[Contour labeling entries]
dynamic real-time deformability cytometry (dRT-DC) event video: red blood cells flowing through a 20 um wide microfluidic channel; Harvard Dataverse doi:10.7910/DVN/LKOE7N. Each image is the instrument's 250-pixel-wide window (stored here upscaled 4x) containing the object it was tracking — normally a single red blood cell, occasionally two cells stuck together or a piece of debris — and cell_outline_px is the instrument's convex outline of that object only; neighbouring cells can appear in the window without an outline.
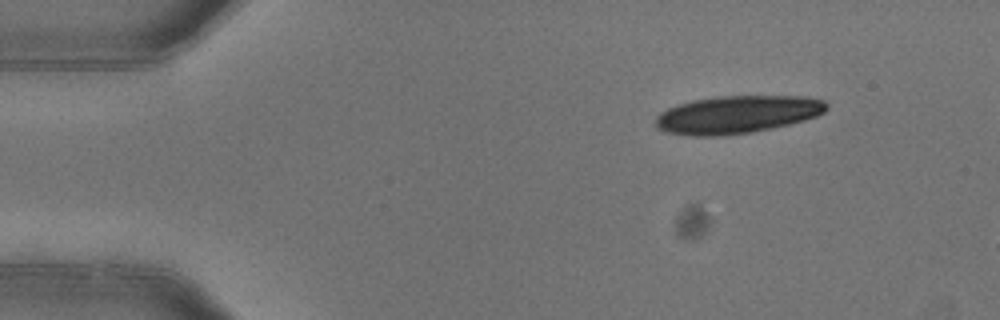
{"species": "common noctule bat (a hibernating species)", "species_latin": "Nyctalus noctula", "temperature_condition": "warm", "stored_images_in_passage": 3, "camera_frame_rate_fps": 3000, "um_per_image_px": 0.085, "animal": {"sex": "female"}, "frame": {"image": 1, "passage_image": 1, "time_ms": 0.0, "image_size_px": [1000, 320], "cell_outline_px": [[828, 108], [824, 112], [816, 116], [804, 120], [772, 128], [752, 132], [724, 136], [688, 136], [668, 132], [656, 128], [656, 116], [660, 112], [676, 104], [692, 100], [716, 96], [804, 96], [824, 100], [828, 104]], "centroid_in_image_um": [62.64, 9.73], "position_along_channel_um": 22.4, "area_um2": 37.86}}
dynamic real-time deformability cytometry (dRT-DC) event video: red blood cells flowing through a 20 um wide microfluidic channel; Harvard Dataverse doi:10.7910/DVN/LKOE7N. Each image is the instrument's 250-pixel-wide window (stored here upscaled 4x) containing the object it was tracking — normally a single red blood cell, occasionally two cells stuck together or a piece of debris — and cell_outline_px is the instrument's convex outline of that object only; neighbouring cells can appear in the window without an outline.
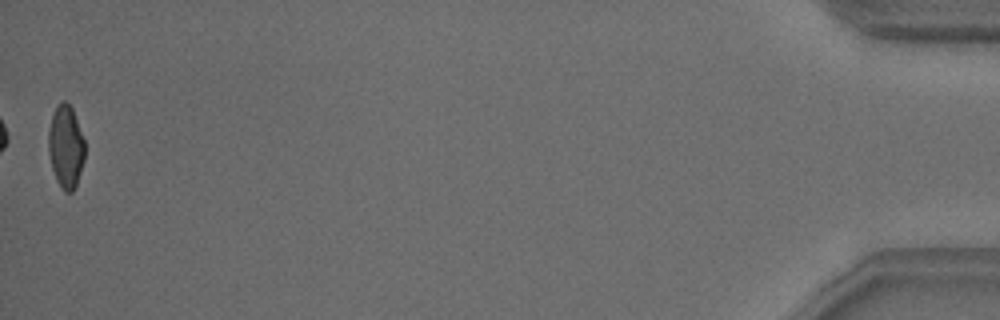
{"species": "common noctule bat (a hibernating species)", "species_latin": "Nyctalus noctula", "temperature_condition": "warm", "stored_images_in_passage": 42, "camera_frame_rate_fps": 3000, "um_per_image_px": 0.085, "animal": {"sex": "male", "body_mass_g": 18.8}, "frame": {"image": 1, "passage_image": 42, "time_ms": 13.667, "image_size_px": [1000, 320], "cell_outline_px": [[84, 160], [76, 184], [72, 192], [64, 192], [56, 180], [52, 168], [48, 152], [48, 132], [52, 116], [56, 104], [64, 100], [72, 108], [84, 140]], "centroid_in_image_um": [5.58, 12.46], "position_along_channel_um": 429.6, "area_um2": 17.46}, "authors_computed_cell_mechanics": {"area_um2": 18.496, "velocity_mm_per_s": 3.8193, "shape_relaxation_time_tau1_ms": 4.2477, "shape_relaxation_time_tau2_ms": 0.6532, "deformation_change_tau1": 0.1349, "deformation_change_tau2": 0.0569}}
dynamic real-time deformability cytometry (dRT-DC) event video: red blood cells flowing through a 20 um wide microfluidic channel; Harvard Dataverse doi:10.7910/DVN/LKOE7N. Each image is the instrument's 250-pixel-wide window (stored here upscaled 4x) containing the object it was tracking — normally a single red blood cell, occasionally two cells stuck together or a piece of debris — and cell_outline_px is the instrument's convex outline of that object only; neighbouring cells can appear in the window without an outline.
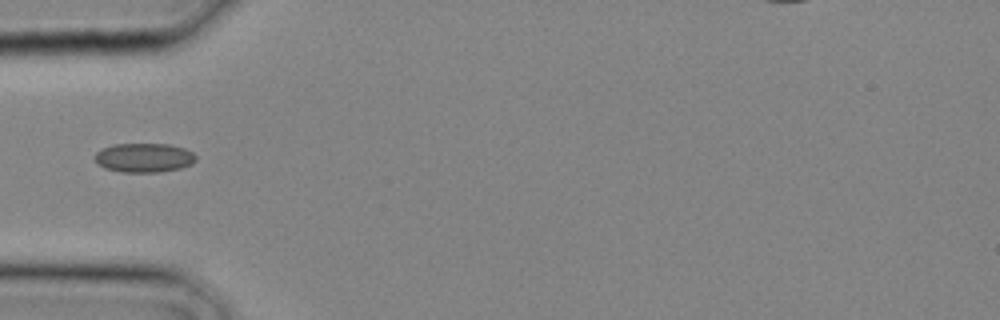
{"species": "common noctule bat (a hibernating species)", "species_latin": "Nyctalus noctula", "temperature_condition": "cold", "stored_images_in_passage": 1, "camera_frame_rate_fps": 3000, "um_per_image_px": 0.085, "animal": {"sex": "male", "body_mass_g": 20.4}, "frame": {"image": 1, "passage_image": 1, "time_ms": 0.0, "image_size_px": [1000, 320], "cell_outline_px": [[196, 160], [192, 164], [180, 168], [160, 172], [124, 172], [104, 168], [96, 160], [96, 152], [100, 148], [112, 144], [168, 144], [184, 148], [192, 152], [196, 156]], "centroid_in_image_um": [12.25, 13.4], "position_along_channel_um": 72.7, "area_um2": 17.17}}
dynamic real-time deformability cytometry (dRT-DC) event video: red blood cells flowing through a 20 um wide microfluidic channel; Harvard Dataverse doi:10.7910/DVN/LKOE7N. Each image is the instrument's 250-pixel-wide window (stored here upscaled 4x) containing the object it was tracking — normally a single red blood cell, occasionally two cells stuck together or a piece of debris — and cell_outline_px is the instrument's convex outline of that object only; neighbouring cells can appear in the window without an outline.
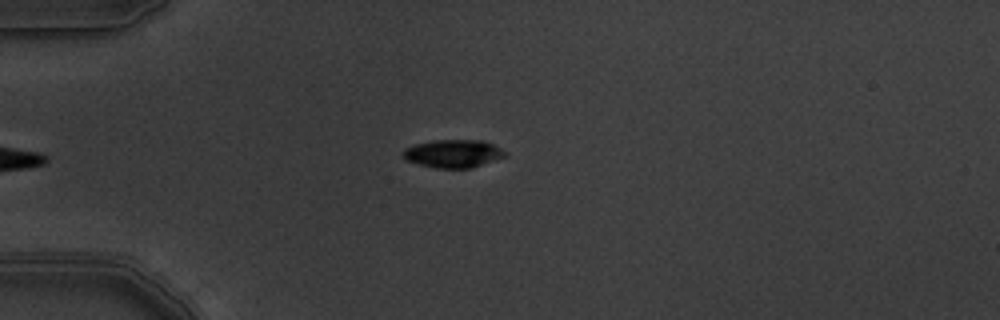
{"species": "common noctule bat (a hibernating species)", "species_latin": "Nyctalus noctula", "temperature_condition": "warm", "stored_images_in_passage": 5, "camera_frame_rate_fps": 3000, "um_per_image_px": 0.085, "animal": {"sex": "male", "body_mass_g": 19.5, "forearm_length_mm": 54.6}, "frame": {"image": 1, "passage_image": 5, "time_ms": 1.333, "image_size_px": [1000, 320], "cell_outline_px": [[508, 156], [472, 168], [436, 168], [404, 160], [400, 152], [404, 148], [416, 144], [432, 140], [484, 140], [500, 148]], "centroid_in_image_um": [38.49, 13.05], "position_along_channel_um": 46.5, "area_um2": 16.82}}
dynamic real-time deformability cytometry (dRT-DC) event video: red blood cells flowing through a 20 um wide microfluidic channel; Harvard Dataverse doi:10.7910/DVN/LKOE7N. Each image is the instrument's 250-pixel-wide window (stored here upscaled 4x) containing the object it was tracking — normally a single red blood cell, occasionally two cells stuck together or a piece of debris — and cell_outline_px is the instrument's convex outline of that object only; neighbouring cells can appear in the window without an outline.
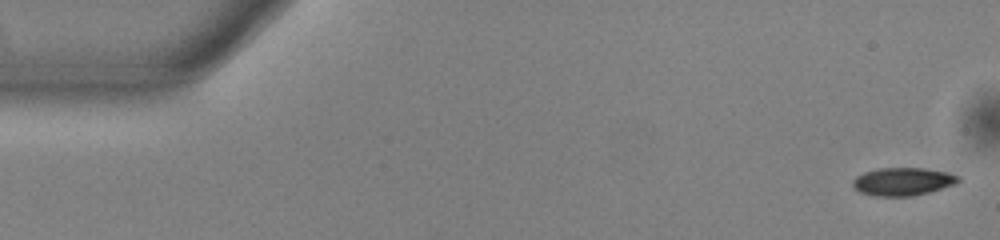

Objective:
Strip the images and reproduce the remaining records precisely.

Solution for this problem:
dynamic real-time deformability cytometry (dRT-DC) event video: red blood cells flowing through a 20 um wide microfluidic channel; Harvard Dataverse doi:10.7910/DVN/LKOE7N. Each image is the instrument's 250-pixel-wide window (stored here upscaled 4x) containing the object it was tracking — normally a single red blood cell, occasionally two cells stuck together or a piece of debris — and cell_outline_px is the instrument's convex outline of that object only; neighbouring cells can appear in the window without an outline.
{"species": "common noctule bat (a hibernating species)", "species_latin": "Nyctalus noctula", "temperature_condition": "warm", "stored_images_in_passage": 3, "camera_frame_rate_fps": 3000, "um_per_image_px": 0.085, "animal": {"sex": "female"}, "frame": {"image": 1, "passage_image": 1, "time_ms": 0.0, "image_size_px": [1000, 320], "cell_outline_px": [[828, 108], [824, 112], [816, 116], [804, 120], [772, 128], [752, 132], [724, 136], [688, 136], [668, 132], [656, 128], [656, 116], [660, 112], [676, 104], [692, 100], [716, 96], [804, 96], [824, 100], [828, 104]], "centroid_in_image_um": [62.64, 9.73], "position_along_channel_um": 22.4, "area_um2": 37.86}}
dynamic real-time deformability cytometry (dRT-DC) event video: red blood cells flowing through a 20 um wide microfluidic channel; Harvard Dataverse doi:10.7910/DVN/LKOE7N. Each image is the instrument's 250-pixel-wide window (stored here upscaled 4x) containing the object it was tracking — normally a single red blood cell, occasionally two cells stuck together or a piece of debris — and cell_outline_px is the instrument's convex outline of that object only; neighbouring cells can appear in the window without an outline.
{"species": "common noctule bat (a hibernating species)", "species_latin": "Nyctalus noctula", "temperature_condition": "warm", "stored_images_in_passage": 42, "camera_frame_rate_fps": 3000, "um_per_image_px": 0.085, "animal": {"sex": "male", "body_mass_g": 18.8}, "frame": {"image": 1, "passage_image": 42, "time_ms": 13.667, "image_size_px": [1000, 320], "cell_outline_px": [[84, 160], [76, 184], [72, 192], [64, 192], [56, 180], [52, 168], [48, 152], [48, 132], [52, 116], [56, 104], [64, 100], [72, 108], [84, 140]], "centroid_in_image_um": [5.58, 12.46], "position_along_channel_um": 429.6, "area_um2": 17.46}, "authors_computed_cell_mechanics": {"area_um2": 18.496, "velocity_mm_per_s": 3.8193, "shape_relaxation_time_tau1_ms": 4.2477, "shape_relaxation_time_tau2_ms": 0.6532, "deformation_change_tau1": 0.1349, "deformation_change_tau2": 0.0569}}
dynamic real-time deformability cytometry (dRT-DC) event video: red blood cells flowing through a 20 um wide microfluidic channel; Harvard Dataverse doi:10.7910/DVN/LKOE7N. Each image is the instrument's 250-pixel-wide window (stored here upscaled 4x) containing the object it was tracking — normally a single red blood cell, occasionally two cells stuck together or a piece of debris — and cell_outline_px is the instrument's convex outline of that object only; neighbouring cells can appear in the window without an outline.
{"species": "common noctule bat (a hibernating species)", "species_latin": "Nyctalus noctula", "temperature_condition": "cold", "stored_images_in_passage": 1, "camera_frame_rate_fps": 3000, "um_per_image_px": 0.085, "animal": {"sex": "male", "body_mass_g": 20.4}, "frame": {"image": 1, "passage_image": 1, "time_ms": 0.0, "image_size_px": [1000, 320], "cell_outline_px": [[196, 160], [192, 164], [180, 168], [160, 172], [124, 172], [104, 168], [96, 160], [96, 152], [100, 148], [112, 144], [168, 144], [184, 148], [192, 152], [196, 156]], "centroid_in_image_um": [12.25, 13.4], "position_along_channel_um": 72.7, "area_um2": 17.17}}
dynamic real-time deformability cytometry (dRT-DC) event video: red blood cells flowing through a 20 um wide microfluidic channel; Harvard Dataverse doi:10.7910/DVN/LKOE7N. Each image is the instrument's 250-pixel-wide window (stored here upscaled 4x) containing the object it was tracking — normally a single red blood cell, occasionally two cells stuck together or a piece of debris — and cell_outline_px is the instrument's convex outline of that object only; neighbouring cells can appear in the window without an outline.
{"species": "common noctule bat (a hibernating species)", "species_latin": "Nyctalus noctula", "temperature_condition": "warm", "stored_images_in_passage": 5, "camera_frame_rate_fps": 3000, "um_per_image_px": 0.085, "animal": {"sex": "male", "body_mass_g": 19.5, "forearm_length_mm": 54.6}, "frame": {"image": 1, "passage_image": 5, "time_ms": 1.333, "image_size_px": [1000, 320], "cell_outline_px": [[508, 156], [472, 168], [436, 168], [404, 160], [400, 152], [404, 148], [416, 144], [432, 140], [484, 140], [500, 148]], "centroid_in_image_um": [38.49, 13.05], "position_along_channel_um": 46.5, "area_um2": 16.82}}
dynamic real-time deformability cytometry (dRT-DC) event video: red blood cells flowing through a 20 um wide microfluidic channel; Harvard Dataverse doi:10.7910/DVN/LKOE7N. Each image is the instrument's 250-pixel-wide window (stored here upscaled 4x) containing the object it was tracking — normally a single red blood cell, occasionally two cells stuck together or a piece of debris — and cell_outline_px is the instrument's convex outline of that object only; neighbouring cells can appear in the window without an outline.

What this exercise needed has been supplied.